We hope we could clarify open questions and are confident that the proposed semantic explainability approach can be of utmost value to the MICCAI community.




Post-rebuttal Meta-Reviews

Meta-review # 1 (Primary)

  • Please provide your assessment of the paper taking all information into account, including rebuttal. Highlight the key strengths and weaknesses of the paper, clarify how you reconciled contrasting review comments and scores, indicate if concerns were successfully addressed in the rebuttal, and provide a clear justification of your decision. If you disagree with some of the (meta)reviewer statements, you can indicate so in your meta-review. Please make sure that the authors, program chairs, and the public can understand the reason for your decision.
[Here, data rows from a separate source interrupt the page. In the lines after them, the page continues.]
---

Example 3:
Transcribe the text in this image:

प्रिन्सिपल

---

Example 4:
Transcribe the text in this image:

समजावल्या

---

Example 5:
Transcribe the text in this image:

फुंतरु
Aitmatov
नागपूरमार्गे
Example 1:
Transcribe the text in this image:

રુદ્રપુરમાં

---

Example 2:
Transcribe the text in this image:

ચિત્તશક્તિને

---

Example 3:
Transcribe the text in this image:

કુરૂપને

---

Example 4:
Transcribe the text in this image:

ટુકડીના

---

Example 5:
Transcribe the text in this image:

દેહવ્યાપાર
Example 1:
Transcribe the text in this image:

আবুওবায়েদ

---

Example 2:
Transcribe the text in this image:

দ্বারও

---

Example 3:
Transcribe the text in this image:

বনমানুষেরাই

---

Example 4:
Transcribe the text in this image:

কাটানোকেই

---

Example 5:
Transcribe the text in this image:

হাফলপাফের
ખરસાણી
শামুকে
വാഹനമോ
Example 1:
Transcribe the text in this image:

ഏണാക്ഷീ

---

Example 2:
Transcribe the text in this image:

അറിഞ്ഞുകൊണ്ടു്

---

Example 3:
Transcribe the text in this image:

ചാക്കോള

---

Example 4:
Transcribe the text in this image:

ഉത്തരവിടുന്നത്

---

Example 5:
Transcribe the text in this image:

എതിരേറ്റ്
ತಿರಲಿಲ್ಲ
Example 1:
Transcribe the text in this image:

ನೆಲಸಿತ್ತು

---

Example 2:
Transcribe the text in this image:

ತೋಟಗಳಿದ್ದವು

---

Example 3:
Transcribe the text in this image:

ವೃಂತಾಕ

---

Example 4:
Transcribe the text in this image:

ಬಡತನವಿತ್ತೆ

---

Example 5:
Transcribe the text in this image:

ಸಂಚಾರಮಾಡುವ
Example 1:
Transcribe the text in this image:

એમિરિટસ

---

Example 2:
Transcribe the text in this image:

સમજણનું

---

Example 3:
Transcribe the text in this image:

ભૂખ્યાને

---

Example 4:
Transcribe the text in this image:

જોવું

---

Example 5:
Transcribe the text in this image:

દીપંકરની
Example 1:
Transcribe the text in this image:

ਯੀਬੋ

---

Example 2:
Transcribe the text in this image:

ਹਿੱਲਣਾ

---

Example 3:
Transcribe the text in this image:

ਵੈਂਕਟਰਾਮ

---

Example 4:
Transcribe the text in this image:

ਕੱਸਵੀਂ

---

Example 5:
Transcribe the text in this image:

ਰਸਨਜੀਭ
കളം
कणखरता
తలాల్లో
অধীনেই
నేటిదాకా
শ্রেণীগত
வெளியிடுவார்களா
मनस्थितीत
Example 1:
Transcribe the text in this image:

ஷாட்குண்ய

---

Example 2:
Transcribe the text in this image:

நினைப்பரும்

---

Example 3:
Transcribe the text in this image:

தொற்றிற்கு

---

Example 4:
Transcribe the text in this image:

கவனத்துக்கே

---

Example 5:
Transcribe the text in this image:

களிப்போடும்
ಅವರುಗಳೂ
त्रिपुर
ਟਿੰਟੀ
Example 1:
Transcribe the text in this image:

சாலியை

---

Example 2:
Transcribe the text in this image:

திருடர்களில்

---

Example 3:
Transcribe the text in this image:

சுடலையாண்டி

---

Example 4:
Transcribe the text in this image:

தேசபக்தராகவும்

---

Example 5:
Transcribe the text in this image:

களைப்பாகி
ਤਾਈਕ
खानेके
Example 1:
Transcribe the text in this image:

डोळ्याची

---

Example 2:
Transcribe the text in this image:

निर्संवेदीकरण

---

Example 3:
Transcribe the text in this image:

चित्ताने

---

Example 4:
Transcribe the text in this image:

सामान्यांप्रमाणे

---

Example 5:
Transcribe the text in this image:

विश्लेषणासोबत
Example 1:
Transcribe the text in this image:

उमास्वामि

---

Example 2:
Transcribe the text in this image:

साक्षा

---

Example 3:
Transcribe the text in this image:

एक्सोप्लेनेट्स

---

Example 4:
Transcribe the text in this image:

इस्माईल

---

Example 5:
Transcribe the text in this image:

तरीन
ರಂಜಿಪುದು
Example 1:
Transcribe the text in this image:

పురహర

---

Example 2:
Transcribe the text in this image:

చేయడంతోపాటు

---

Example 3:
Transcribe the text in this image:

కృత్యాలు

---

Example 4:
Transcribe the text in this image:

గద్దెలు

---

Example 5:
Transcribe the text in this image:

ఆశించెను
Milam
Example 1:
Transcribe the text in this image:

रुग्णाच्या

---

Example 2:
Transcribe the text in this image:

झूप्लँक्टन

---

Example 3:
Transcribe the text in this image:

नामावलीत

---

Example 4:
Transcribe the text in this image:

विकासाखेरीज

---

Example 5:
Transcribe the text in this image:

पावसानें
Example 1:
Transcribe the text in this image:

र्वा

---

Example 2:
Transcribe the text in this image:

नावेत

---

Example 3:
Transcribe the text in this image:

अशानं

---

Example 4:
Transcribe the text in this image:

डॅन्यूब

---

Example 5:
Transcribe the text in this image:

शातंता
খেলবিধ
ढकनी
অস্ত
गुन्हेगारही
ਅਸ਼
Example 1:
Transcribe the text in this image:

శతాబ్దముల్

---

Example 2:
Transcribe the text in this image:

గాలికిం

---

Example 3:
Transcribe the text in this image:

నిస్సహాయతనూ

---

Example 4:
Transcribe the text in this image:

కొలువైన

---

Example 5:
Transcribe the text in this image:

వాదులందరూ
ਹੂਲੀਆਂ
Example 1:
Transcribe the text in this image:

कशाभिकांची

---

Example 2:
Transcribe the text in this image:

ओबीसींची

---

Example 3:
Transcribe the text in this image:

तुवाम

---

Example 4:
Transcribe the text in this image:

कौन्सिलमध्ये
    This paper delves into a new avenue of explainability for x-ray images. Although the paper has commendable qualities, reviewers have expressed concerns regarding its novelty and contribution, reproducibility and training details, as well as the need for further clarification on marginal improvements in results and the cost of refining text to a human-level standard. However, the authors have effectively addressed these concerns in the rebuttal, strengthening the overall quality of the paper. They have also promised to release the code, which will enhance the reproducibility of their work. Therefore, I recommend accepting the paper.



Meta-review #2

  • Please provide your assessment of the paper taking all information into account, including rebuttal. Highlight the key strengths and weaknesses of the paper, clarify how you reconciled contrasting review comments and scores, indicate if concerns were successfully addressed in the rebuttal, and provide a clear justification of your decision. If you disagree with some of the (meta)reviewer statements, you can indicate so in your meta-review. Please make sure that the authors, program chairs, and the public can understand the reason for your decision.
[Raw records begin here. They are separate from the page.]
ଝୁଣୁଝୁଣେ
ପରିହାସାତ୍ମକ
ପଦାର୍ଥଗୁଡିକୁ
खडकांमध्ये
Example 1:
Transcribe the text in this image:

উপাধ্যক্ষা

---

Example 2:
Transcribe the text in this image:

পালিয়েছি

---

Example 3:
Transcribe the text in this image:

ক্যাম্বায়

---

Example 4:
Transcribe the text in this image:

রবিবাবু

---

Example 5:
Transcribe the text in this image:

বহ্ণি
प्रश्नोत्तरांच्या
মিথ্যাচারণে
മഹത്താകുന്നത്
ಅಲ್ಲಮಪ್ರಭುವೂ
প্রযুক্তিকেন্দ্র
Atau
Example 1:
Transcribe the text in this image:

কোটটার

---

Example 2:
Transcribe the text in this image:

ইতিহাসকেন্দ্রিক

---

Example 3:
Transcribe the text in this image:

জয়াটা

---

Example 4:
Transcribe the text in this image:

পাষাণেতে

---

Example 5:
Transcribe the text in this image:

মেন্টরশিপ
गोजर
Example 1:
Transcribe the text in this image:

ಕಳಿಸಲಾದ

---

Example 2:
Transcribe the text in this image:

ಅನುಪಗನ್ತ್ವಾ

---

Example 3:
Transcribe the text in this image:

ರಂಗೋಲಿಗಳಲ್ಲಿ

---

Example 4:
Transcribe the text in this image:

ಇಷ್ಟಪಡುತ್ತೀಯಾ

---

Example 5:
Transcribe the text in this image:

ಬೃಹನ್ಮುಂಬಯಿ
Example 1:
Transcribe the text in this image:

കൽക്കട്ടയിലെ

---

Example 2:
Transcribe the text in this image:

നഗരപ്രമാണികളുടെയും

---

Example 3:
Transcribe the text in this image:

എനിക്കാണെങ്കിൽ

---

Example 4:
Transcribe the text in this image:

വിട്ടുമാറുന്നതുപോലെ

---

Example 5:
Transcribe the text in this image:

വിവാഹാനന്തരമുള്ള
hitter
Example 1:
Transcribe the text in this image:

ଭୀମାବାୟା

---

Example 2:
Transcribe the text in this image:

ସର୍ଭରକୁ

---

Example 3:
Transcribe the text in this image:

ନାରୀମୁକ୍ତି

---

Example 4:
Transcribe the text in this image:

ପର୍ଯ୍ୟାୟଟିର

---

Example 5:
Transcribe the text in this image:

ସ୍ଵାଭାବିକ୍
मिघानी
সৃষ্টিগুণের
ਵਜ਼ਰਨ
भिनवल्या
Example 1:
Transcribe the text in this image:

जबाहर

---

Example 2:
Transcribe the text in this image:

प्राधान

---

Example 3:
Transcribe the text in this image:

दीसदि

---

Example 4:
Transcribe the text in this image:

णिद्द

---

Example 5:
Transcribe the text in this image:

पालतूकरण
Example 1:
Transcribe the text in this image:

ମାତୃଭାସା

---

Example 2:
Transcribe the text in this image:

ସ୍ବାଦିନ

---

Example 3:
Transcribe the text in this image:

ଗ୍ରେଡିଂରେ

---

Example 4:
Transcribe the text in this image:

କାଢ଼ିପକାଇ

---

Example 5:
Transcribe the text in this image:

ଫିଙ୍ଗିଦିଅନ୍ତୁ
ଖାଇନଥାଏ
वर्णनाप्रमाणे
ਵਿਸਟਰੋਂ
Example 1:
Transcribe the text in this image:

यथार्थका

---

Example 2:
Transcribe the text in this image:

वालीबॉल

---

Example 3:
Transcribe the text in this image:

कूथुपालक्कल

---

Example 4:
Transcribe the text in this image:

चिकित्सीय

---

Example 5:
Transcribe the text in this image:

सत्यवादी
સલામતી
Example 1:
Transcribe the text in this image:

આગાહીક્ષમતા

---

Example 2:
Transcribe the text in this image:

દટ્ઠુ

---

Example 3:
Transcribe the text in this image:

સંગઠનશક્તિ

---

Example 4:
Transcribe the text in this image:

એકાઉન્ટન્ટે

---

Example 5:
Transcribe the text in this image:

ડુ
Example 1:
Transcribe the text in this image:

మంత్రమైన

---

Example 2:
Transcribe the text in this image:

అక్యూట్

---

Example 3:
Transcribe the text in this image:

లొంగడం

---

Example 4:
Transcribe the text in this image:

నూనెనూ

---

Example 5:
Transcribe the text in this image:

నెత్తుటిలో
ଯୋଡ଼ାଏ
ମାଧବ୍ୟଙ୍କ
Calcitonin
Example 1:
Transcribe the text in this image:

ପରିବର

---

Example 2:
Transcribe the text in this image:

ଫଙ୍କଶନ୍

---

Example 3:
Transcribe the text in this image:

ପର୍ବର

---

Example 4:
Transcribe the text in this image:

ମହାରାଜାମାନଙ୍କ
    The paper proposes to identify concepts using CLIP and then generate a template prompt to be fed to ChatGPT to final outcome. The final results is explainable. There are issues with writing but overall an acceptable paper.



Meta-review #3

  • Please provide your assessment of the paper taking all information into account, including rebuttal. Highlight the key strengths and weaknesses of the paper, clarify how you reconciled contrasting review comments and scores, indicate if concerns were successfully addressed in the rebuttal, and provide a clear justification of your decision. If you disagree with some of the (meta)reviewer statements, you can indicate so in your meta-review. Please make sure that the authors, program chairs, and the public can understand the reason for your decision.
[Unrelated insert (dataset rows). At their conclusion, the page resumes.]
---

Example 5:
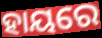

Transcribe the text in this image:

ହାୟରେ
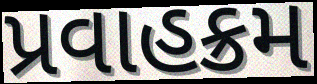
પ્રવાહક્રમ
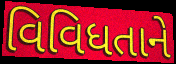
વિવિધતાને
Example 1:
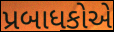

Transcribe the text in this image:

પ્રબાધકોએ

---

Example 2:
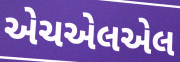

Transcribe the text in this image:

એચએલએલ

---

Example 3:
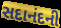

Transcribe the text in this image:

સદાનંદની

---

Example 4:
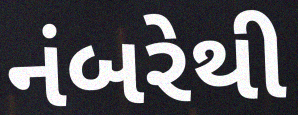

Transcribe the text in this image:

નંબરેથી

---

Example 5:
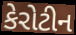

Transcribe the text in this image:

કેરોટીન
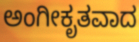
ಅಂಗೀಕೃತವಾದ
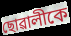
ছোৱালীকে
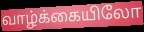
வாழ்க்கையிலோ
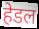
हेडल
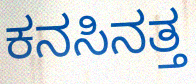
ಕನಸಿನತ್ತ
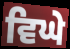
ਵਿਘੇ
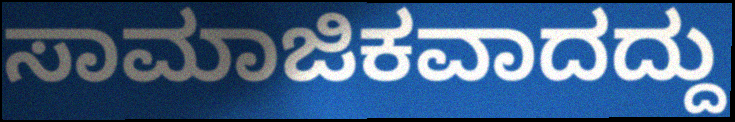
ಸಾಮಾಜಿಕವಾದದ್ದು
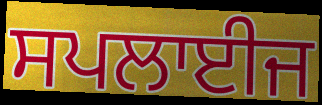
ਸਪਲਾਈਜ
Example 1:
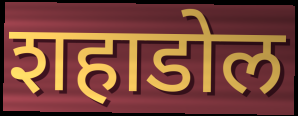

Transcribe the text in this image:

शहाडोल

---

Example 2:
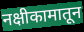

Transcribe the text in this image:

नक्षीकामातून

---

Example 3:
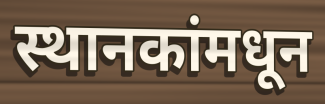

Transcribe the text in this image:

स्थानकांमधून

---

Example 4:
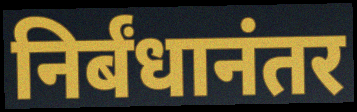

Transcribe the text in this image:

निर्बंधानंतर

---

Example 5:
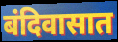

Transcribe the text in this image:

बंदिवासात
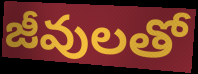
జీవులతో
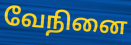
வேநினை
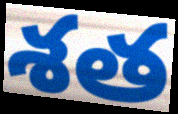
శత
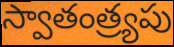
స్వాతంత్ర్యపు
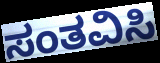
ಸಂತವಿಸಿ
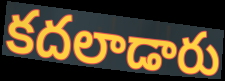
కదలాడారు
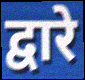
द्वारे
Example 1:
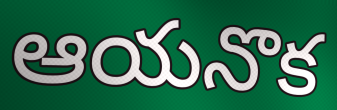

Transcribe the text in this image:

ఆయనొక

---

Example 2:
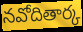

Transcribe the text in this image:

నవోదితార్క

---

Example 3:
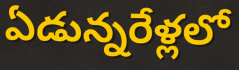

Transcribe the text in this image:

ఏడున్నరేళ్లలో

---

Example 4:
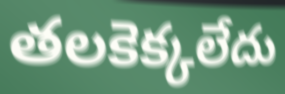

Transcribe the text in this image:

తలకెక్కలేదు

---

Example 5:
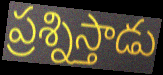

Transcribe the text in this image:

ప్రశ్నిస్తాడు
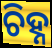
ଚିହ୍ନ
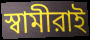
স্বামীরাই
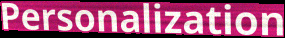
Personalization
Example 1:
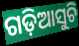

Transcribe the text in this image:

ଗଡ଼ିଆସୁଚି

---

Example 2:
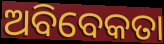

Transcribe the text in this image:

ଅବିବେକତା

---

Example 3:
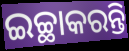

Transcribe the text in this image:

ଇଚ୍ଛାକରନ୍ତି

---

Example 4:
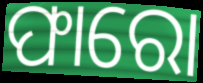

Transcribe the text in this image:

ଫାରୋ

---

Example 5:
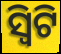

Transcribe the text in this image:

ସ୍ୱିଟି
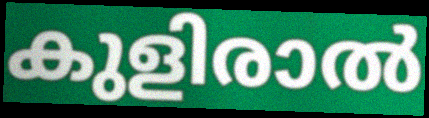
കുളിരാൽ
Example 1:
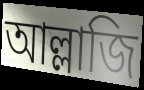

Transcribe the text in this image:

আল্লাজি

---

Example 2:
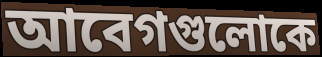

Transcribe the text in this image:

আবেগগুলোকে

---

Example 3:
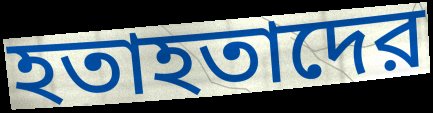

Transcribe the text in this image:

হতাহতাদের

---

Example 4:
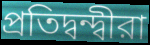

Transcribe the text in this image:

প্রতিদ্বন্দ্বীরা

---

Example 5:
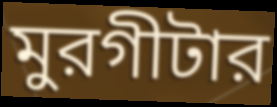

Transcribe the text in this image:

মুরগীটার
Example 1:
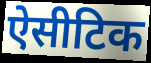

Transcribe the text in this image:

ऐसीटिक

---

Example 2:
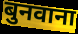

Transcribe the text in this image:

बुनवाना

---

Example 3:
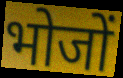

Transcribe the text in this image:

भोजों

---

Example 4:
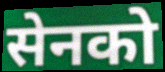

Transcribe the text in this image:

सेनको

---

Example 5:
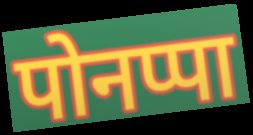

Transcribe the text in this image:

पोनप्पा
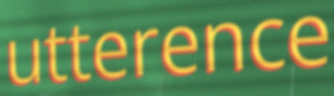
utterence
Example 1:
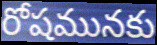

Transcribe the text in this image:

రోషమునకు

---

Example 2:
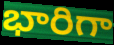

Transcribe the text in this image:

భారిగా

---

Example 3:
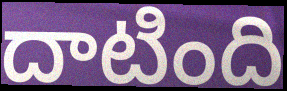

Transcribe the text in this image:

దాటింది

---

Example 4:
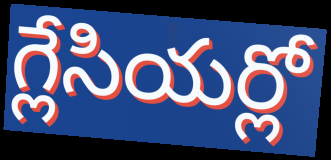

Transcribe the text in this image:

గ్లేసియర్లో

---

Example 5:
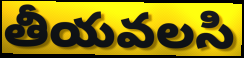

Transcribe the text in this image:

తీయవలసి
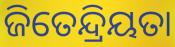
ଜିତେନ୍ଦ୍ରିୟତା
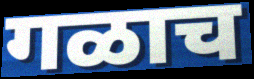
गळाच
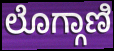
ಲೊಗ್ಗಾಣಿ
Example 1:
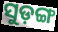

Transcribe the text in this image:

ସୁଡ଼ଙ୍ଗ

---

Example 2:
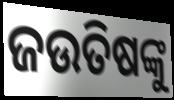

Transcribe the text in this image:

ଜଉତିଷଙ୍କୁ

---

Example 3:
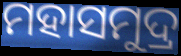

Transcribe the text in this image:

ମହାସମୁଦ୍ର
    The paper introduces a novel direction of explainability in the clinical domain and presents improved results on relevant datasets. In their rebuttal, the authors provide satisfactory explanations and clarifications for most of the concerns raised by reviewers. They address the concerns about novelty and contribution, reproducibility and training details, human refinement cost, and failure cases. They also highlight the potential value of their semantic explainability approach to the MICCAI community. Taking all these factors into account, I believe the paper has addressed the reviewers’ concerns adequately, and the strengths of the work outweigh the weaknesses. Therefore, recommending acceptance.